= Goal of the exercise =
As you look over the data below, please find each line where the word "lines" appears, then copy it.

= Records =
────────────────────
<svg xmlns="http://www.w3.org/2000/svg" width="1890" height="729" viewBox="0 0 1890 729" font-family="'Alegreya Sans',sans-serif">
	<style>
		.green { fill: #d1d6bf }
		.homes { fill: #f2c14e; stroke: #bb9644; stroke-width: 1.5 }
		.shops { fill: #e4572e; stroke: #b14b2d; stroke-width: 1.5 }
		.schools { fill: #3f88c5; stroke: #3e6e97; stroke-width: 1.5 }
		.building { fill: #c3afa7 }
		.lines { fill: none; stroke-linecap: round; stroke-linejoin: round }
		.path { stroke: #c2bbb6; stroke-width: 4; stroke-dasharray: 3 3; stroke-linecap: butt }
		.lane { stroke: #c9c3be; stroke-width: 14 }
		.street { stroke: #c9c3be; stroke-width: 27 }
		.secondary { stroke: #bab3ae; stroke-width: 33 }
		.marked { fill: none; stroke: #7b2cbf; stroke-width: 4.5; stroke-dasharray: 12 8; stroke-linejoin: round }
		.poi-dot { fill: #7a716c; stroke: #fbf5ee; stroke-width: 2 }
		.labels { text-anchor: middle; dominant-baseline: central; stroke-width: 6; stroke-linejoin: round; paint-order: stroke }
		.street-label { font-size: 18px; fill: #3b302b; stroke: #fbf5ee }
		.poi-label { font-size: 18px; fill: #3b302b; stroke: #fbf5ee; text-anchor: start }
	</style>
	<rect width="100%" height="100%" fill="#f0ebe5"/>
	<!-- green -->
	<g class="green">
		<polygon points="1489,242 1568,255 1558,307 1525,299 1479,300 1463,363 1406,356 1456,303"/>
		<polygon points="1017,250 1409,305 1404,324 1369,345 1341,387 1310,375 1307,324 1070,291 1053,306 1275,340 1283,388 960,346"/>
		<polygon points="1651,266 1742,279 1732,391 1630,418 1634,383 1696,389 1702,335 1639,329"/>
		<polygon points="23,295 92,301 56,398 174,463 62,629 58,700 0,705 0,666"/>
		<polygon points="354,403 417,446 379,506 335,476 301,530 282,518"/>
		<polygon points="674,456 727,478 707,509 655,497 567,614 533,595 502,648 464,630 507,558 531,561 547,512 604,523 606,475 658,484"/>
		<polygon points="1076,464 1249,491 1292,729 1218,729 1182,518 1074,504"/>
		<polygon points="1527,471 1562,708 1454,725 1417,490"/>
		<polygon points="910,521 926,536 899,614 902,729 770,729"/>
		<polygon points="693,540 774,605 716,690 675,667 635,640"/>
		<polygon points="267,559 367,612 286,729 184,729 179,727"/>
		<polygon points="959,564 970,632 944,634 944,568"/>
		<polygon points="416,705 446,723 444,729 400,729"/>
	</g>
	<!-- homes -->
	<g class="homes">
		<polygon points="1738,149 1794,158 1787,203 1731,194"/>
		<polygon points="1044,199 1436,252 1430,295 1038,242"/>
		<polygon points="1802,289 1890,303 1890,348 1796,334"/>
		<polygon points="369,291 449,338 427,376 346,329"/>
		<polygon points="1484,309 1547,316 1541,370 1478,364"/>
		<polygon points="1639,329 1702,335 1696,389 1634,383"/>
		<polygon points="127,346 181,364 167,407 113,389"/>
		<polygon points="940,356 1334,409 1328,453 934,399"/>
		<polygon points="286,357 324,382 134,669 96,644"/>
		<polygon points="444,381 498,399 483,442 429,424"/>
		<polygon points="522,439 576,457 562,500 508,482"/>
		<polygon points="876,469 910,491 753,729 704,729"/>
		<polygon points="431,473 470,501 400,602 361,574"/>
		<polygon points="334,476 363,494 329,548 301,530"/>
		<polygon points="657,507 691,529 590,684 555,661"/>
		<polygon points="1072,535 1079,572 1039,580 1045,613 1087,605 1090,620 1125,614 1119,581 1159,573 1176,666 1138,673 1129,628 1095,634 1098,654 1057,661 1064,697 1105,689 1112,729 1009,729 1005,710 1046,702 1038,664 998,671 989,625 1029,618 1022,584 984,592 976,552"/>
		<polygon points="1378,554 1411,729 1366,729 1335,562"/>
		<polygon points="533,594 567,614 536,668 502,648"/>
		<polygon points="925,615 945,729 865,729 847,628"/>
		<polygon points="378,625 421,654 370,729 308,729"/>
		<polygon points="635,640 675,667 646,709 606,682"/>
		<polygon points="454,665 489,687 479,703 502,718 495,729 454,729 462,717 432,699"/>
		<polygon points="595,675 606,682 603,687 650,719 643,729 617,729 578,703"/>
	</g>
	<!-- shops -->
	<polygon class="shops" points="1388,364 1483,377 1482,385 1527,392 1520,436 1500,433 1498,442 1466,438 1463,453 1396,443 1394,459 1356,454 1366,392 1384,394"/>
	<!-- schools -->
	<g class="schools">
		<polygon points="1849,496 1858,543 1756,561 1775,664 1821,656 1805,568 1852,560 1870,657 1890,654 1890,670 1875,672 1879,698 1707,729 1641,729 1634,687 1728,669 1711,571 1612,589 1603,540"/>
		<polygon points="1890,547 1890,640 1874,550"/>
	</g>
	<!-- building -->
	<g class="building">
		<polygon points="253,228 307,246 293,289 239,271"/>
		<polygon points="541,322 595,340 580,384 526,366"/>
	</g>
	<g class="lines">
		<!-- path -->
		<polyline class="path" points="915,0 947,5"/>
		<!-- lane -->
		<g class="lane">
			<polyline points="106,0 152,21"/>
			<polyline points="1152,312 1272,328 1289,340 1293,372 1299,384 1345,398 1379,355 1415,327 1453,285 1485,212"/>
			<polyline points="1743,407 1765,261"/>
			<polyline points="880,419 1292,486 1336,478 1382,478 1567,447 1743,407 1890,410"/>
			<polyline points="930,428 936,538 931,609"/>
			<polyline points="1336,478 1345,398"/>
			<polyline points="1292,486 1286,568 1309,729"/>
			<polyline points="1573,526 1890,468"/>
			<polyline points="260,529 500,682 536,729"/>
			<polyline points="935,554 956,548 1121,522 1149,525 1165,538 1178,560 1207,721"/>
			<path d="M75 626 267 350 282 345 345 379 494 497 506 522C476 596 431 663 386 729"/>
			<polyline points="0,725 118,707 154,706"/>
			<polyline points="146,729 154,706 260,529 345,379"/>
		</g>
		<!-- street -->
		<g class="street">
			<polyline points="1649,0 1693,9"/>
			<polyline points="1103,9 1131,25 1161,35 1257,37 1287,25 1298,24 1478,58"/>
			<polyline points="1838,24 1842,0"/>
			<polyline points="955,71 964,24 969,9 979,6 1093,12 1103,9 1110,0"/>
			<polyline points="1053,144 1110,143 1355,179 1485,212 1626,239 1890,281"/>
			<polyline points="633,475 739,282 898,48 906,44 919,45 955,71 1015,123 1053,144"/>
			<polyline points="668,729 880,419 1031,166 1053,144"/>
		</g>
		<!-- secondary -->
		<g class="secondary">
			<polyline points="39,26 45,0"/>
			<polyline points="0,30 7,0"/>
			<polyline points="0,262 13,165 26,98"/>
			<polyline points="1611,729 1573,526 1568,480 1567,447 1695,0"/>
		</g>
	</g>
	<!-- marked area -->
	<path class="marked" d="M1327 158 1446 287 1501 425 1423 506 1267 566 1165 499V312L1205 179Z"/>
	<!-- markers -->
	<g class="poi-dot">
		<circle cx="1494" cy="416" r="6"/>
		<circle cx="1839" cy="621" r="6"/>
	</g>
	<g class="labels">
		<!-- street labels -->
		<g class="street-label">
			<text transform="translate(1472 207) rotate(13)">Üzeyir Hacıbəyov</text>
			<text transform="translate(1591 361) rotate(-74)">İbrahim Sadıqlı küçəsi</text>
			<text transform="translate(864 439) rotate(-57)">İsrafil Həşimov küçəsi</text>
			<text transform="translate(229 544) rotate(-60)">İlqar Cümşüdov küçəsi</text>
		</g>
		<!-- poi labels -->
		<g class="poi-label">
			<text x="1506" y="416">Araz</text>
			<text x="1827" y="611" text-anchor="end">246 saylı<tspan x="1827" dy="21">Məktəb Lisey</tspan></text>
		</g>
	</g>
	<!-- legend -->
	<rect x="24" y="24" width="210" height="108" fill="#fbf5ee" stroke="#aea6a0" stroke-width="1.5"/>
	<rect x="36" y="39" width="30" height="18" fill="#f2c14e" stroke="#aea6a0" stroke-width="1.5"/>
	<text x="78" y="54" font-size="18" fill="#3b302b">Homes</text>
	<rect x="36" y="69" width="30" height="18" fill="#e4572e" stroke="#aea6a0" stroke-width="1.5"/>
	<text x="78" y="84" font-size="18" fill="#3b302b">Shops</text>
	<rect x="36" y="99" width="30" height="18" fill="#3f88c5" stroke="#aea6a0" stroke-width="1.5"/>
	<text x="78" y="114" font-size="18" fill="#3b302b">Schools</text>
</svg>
────────────────────
= Response to the task =
		.lines { fill: none; stroke-linecap: round; stroke-linejoin: round }
	<g class="lines">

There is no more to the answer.